“It speeds up the entire cycle,” John Crecelius, Walmart’s SVP of store innovations, told Bloomberg.
Atlanta-based NCR Corp., which has supplied Walmart with cash registers and self-checkout kiosks for years, will handle the installation and upkeep of the Bossa Nova machines, Bloomberg reported.
David Wilkinson, NCR’s SVP and general manager for retail, said that he expects robots will be in “the majority” of Walmart’s 4,750 U.S. stores one day. They might not all be from Bossa Nova, however: Walmart has also tested a shelf-scanning device, made by Nicholasville, Ky.-based Badger Technologies, in a Bluegrass State store. Bossa Nova, meanwhile, has done some tests with Walmart rival Albertsons Cos., Bloomberg noted.

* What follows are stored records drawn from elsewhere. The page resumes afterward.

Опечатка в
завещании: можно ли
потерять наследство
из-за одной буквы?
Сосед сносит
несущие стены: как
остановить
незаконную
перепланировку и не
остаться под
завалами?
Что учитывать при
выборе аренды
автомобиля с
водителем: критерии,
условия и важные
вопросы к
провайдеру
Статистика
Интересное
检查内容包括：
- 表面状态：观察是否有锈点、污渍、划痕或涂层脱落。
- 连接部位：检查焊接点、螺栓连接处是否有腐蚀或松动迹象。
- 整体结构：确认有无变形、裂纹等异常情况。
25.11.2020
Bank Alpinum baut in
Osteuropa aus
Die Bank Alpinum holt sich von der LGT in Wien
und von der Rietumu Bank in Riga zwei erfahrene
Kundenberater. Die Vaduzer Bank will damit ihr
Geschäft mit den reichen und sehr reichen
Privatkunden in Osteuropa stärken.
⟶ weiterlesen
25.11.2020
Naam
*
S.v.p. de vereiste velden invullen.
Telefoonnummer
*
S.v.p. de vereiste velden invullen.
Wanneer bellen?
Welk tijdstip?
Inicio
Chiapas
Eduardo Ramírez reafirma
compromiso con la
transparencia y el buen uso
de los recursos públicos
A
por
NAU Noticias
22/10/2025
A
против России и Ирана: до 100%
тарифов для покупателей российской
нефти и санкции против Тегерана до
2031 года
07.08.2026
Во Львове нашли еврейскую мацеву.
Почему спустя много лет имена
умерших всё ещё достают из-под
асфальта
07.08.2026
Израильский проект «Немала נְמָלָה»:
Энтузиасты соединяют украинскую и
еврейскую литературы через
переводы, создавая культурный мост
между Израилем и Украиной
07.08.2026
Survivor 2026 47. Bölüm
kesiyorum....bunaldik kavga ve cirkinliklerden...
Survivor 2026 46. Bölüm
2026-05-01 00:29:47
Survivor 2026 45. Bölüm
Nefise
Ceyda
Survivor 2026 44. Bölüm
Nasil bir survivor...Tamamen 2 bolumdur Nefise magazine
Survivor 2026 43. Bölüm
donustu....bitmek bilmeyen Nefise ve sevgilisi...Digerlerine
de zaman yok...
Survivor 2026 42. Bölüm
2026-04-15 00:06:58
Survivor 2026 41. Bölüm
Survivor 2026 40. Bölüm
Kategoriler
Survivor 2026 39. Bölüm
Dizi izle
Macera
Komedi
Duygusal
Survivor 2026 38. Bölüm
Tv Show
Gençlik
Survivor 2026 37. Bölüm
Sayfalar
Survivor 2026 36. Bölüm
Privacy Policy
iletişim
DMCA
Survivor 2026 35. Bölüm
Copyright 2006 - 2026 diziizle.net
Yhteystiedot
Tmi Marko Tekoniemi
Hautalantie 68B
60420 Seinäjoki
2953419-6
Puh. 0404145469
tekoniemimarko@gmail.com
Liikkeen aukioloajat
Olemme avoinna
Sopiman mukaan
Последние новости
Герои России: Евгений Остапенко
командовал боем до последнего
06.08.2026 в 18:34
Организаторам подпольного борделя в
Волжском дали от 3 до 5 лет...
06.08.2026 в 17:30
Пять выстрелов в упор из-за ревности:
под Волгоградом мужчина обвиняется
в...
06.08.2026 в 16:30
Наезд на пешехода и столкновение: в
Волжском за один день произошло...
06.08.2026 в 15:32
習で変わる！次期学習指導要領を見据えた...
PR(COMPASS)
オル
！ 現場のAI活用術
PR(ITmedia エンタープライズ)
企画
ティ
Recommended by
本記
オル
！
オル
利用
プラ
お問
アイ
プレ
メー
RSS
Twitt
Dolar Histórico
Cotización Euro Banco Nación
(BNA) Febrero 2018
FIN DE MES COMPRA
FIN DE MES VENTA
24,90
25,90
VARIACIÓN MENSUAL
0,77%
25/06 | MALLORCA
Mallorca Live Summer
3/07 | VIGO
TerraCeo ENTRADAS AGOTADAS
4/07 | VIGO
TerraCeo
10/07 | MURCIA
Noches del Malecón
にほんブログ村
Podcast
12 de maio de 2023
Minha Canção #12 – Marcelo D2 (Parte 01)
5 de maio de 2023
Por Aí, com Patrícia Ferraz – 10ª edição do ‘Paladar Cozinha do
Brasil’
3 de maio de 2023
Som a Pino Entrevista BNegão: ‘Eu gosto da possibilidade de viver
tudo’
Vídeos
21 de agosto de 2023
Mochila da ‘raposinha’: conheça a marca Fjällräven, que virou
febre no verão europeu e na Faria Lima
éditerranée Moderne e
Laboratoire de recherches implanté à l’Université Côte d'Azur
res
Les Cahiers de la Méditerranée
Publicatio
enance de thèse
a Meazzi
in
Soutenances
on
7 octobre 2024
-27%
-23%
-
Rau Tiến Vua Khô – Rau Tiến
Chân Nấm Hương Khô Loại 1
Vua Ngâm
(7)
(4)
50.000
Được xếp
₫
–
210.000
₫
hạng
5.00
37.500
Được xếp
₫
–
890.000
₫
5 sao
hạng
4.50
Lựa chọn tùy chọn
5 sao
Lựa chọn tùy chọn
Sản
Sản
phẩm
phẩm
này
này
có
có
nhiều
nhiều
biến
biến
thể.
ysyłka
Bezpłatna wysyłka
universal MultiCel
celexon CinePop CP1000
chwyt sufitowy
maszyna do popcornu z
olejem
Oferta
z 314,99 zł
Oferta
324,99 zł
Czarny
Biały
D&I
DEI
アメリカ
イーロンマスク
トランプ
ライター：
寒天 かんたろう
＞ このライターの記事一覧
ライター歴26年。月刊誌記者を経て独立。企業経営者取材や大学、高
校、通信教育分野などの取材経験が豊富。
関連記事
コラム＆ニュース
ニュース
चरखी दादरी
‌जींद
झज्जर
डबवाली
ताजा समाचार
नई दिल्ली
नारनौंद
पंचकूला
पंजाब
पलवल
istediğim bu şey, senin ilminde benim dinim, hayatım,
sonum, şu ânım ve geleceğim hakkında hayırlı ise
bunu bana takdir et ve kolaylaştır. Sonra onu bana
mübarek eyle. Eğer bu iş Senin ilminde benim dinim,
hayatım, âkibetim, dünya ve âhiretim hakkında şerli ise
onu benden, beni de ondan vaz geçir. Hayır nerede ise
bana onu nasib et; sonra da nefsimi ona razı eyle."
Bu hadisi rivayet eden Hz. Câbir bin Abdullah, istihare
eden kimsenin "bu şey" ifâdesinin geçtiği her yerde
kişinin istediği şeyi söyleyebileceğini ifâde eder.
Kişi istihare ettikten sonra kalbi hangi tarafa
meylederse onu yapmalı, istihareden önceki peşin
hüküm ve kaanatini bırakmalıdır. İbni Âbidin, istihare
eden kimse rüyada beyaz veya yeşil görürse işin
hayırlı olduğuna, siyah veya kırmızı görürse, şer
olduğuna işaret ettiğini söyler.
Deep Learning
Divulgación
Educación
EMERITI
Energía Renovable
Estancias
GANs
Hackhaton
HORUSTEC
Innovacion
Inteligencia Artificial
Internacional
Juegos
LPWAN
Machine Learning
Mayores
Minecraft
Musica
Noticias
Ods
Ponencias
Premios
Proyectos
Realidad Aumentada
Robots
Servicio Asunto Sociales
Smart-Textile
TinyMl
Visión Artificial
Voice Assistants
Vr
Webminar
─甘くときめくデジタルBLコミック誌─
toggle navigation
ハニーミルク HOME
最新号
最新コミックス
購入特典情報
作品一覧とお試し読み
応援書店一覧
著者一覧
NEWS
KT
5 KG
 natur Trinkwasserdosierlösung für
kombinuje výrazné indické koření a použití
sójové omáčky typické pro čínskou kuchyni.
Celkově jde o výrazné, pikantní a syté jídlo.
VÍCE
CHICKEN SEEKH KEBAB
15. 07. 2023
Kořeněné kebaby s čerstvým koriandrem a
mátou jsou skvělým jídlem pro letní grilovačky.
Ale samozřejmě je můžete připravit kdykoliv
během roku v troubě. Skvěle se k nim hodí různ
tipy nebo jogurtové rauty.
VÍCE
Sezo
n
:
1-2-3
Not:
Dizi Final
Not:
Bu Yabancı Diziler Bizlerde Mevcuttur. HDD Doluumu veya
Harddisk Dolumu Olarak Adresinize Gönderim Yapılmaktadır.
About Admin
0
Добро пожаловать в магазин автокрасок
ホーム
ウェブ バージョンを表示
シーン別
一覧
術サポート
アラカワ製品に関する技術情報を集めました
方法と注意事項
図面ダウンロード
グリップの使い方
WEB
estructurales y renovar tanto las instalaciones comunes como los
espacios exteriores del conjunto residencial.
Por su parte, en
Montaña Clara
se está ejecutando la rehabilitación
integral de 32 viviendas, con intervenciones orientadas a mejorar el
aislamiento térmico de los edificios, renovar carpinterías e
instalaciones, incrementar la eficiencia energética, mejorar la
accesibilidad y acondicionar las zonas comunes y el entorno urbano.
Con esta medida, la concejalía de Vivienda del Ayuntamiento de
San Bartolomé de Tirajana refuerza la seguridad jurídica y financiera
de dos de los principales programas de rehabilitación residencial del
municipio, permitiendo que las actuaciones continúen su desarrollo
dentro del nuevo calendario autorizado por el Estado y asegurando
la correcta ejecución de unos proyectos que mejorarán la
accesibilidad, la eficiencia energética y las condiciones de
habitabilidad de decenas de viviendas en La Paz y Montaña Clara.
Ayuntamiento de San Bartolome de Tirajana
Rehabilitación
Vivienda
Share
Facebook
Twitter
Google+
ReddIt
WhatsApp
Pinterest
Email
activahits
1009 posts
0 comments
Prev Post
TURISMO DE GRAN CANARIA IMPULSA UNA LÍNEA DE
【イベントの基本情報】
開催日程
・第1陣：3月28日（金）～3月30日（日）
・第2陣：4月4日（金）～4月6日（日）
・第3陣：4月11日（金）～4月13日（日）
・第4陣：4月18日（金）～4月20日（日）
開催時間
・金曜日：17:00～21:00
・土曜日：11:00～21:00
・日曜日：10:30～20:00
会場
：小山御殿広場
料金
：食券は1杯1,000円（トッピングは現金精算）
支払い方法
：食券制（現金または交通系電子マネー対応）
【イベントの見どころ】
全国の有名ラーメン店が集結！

Walmart’s Crecelius declined to give details to Bloomberg about how much the robots have reduced out-of-stock products, saying only that the metric has improved, with the devices traveling a total of 50,000 miles, scanning 1 million aisles and 500 million products.
"Our associates immediately understood the opportunity for the new technology to free them up from focusing on tasks that are repeatable, predictable and manual," Crecelius said in a company blog post about automation in April. "It allows them time to focus more on selling merchandise and serving customers, which they tell us have always been the most exciting parts of working in retail."
Walmart also recently unveiled Alphabot, a packing and sorting robot meant to speed up the fulfillment process for online grocery delivery.
Bentonville, Ark.-based Walmart operates more than 11,300 stores under 58 banners in 27 countries, and ecommerce websites, employing 2.2 million-plus associates worldwide. The company is No. 1 on Progressive Grocer’s 2019 Super 50 list of the top grocers in the United States.